## TEXT PASSAGE:
◇ ◇ ◇ ◇ ◇
I wonder what is the version of /usr/local/lib/python3.6/dist-packages/gast

From the error log, it could be the new gast, which is not compatible with pythran-0.9.3.post1

It seems strange that /tmp/pip-build-env-924w_3mx/overlay/lib/python3.6/site-packages/pythran uses /usr/local/lib/python3.6/dist-packages/gast during an isolated build of pylandstats (using pep517)...

CWen001 commented 4 years ago

Thank you very much. Now I can use pip to install pylandstats on Colab without any problem.

!pip install pylandstats can successfully install version 1.1.1. !pip install pylandstats==2.0.0b1 can successfully install version 2.0.0b1.

martibosch commented 4 years ago

Sorry for the delay in my response regarding the performance. Here it goes.

I see a big issue regarding the use of Dask arrays: Dask splits arrays into chunks, which in our case, would break the patches and therefore distort the metrics. If you do not mind such distortion, any raster file can be splitted into tiles outside PyLandStats and then each tile can be instantiated as a Landscape object and analyzed (also in parallel). This would be similar to the "zonal statistics" featured in the LecoS QGIS plugin.

In any case, there is room for performance improvements, especially since the metrics are computed for each class separately (see the numerous for class_val in self.classes spread throughout landscape.py. These loops are in fact embarrassingly parallel and significant speed-ups can be achieved (e.g., the file 000E00N.tif of your dataset has 9 distinct land use classes, so in theory speed-ups could be up to x9).

I have explored the file 000E00N.tif of your dataset in my desktop computer, the same machine used in the "performance notes" notebook, and I see room for a 216 s speed-up by caching the results to each call to scipy.ndimage.label.

Unluckily, the computation of the euclidean nearest neighbour and pixel adjacency matrix (needed for several edge metrics and the contagion) cannot be parallelized so easily.
◇ ◇ ◇ ◇ ◇
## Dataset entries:

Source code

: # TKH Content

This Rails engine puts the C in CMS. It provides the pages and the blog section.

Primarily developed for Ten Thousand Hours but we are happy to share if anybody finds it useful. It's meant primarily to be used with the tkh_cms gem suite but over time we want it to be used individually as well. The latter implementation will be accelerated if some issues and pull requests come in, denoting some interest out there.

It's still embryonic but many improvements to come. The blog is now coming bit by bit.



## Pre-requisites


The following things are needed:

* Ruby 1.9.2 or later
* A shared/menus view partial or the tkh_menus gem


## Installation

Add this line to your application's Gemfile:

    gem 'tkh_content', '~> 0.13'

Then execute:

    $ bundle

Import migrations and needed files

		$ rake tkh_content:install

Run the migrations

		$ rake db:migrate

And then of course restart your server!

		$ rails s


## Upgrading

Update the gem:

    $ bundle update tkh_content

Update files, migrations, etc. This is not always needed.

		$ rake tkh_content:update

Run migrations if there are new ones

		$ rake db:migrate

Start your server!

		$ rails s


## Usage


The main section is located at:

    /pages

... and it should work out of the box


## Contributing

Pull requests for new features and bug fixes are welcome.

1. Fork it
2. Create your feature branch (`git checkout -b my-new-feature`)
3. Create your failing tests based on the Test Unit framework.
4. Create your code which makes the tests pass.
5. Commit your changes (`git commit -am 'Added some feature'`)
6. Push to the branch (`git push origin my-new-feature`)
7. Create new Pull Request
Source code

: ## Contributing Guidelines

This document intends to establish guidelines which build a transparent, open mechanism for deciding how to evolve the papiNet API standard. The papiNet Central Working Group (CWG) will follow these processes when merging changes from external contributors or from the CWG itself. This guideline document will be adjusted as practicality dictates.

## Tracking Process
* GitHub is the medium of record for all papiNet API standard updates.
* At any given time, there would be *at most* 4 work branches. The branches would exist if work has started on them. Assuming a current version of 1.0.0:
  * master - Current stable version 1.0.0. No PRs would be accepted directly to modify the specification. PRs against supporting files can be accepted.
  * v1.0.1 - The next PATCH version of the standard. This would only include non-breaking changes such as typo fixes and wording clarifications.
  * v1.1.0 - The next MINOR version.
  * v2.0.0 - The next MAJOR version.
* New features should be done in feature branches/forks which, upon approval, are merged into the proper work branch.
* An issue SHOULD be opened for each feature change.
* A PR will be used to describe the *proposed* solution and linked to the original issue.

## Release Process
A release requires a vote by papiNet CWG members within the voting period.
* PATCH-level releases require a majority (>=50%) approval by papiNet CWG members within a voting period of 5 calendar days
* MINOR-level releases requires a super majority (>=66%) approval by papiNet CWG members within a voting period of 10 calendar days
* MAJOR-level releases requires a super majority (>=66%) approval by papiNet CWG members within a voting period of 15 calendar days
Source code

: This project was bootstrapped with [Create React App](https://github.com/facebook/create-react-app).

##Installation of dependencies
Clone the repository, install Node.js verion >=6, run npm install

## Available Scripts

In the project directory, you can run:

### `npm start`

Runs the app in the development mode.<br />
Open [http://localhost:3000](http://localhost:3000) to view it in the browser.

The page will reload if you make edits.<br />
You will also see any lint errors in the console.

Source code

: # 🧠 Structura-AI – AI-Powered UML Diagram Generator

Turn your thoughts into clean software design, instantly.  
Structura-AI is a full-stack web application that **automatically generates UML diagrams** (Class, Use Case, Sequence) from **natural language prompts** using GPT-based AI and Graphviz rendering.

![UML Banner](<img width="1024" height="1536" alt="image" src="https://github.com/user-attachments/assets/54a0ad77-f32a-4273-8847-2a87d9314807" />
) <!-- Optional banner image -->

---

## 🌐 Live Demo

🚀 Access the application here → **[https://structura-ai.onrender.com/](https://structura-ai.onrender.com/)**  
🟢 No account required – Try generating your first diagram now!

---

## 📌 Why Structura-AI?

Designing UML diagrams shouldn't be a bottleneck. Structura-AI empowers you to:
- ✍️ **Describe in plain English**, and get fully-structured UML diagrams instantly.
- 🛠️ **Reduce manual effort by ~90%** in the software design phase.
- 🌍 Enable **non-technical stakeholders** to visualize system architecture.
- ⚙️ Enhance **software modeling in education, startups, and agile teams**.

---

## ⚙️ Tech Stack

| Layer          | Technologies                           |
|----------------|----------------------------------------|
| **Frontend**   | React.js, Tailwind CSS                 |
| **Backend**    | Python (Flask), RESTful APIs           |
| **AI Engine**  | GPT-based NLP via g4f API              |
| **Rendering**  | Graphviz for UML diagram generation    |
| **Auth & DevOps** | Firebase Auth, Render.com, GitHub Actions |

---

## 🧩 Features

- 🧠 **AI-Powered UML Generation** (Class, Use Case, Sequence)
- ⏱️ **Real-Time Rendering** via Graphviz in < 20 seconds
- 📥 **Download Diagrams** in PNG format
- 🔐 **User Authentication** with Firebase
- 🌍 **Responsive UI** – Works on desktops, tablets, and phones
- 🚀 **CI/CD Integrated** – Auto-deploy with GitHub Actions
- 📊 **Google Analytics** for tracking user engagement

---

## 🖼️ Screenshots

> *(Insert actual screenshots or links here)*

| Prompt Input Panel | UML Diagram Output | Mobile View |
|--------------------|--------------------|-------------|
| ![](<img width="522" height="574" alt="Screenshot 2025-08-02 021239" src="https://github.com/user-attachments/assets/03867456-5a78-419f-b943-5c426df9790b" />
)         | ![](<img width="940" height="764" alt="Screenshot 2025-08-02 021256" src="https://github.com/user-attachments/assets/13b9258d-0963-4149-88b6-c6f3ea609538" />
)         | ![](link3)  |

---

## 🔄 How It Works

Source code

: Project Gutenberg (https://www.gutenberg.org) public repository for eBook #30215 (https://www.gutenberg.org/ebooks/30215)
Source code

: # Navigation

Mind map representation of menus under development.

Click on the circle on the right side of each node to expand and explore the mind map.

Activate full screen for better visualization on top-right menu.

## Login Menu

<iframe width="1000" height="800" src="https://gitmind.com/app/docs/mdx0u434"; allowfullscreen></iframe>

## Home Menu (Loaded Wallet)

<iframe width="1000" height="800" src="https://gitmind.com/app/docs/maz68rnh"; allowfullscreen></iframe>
◇ ◇ ◇ ◇ ◇
Write the next part of the PyLandStats discussion thread, starting after its final sentence about parallelizing the euclidean nearest neighbour and pixel adjacency matrix.

I have drafted some ideas here in case anybody feels adventurous. I could try to implement the two trivial improvements noted above in a separate branch and notify you when I push the changes. It shouldn't take me much time and you can experiment with it. Nevertheless, I cannot promise improving the overall performance if you need the euclidean nearest neighbour and the adjacency matrix (these are more complicated and I do not have much time since I am in the last year of my PhD).

I hope this helps somehow. In any case, thank you for using PyLandStats. Cheers, Martí

CWen001 commented 4 years ago

Dear Martí,

Thank you very much for your thoughts. Now I see the point that the use case from Dask calculating NDVI is different from the landscape metrics, as the pixel value does not have to consider patches. I spent some time searching but indeed cannot find the use case of Xarray (and the PANGEO) computing landscape metrics. However, as the Colab can use Pylandstats now, using cloud infrastructure seems to be a way to mitigate much heavy computation. As from non-technical background, I'm happy that the ease of this package can pull me from GUI tools to stay in the Python ecosystem. I would keep using it and hope one day I can contribute as coding skills grow.

I'm changing the issue title from [feature request] to [feature thought], and closing as all questions answered. Thank you.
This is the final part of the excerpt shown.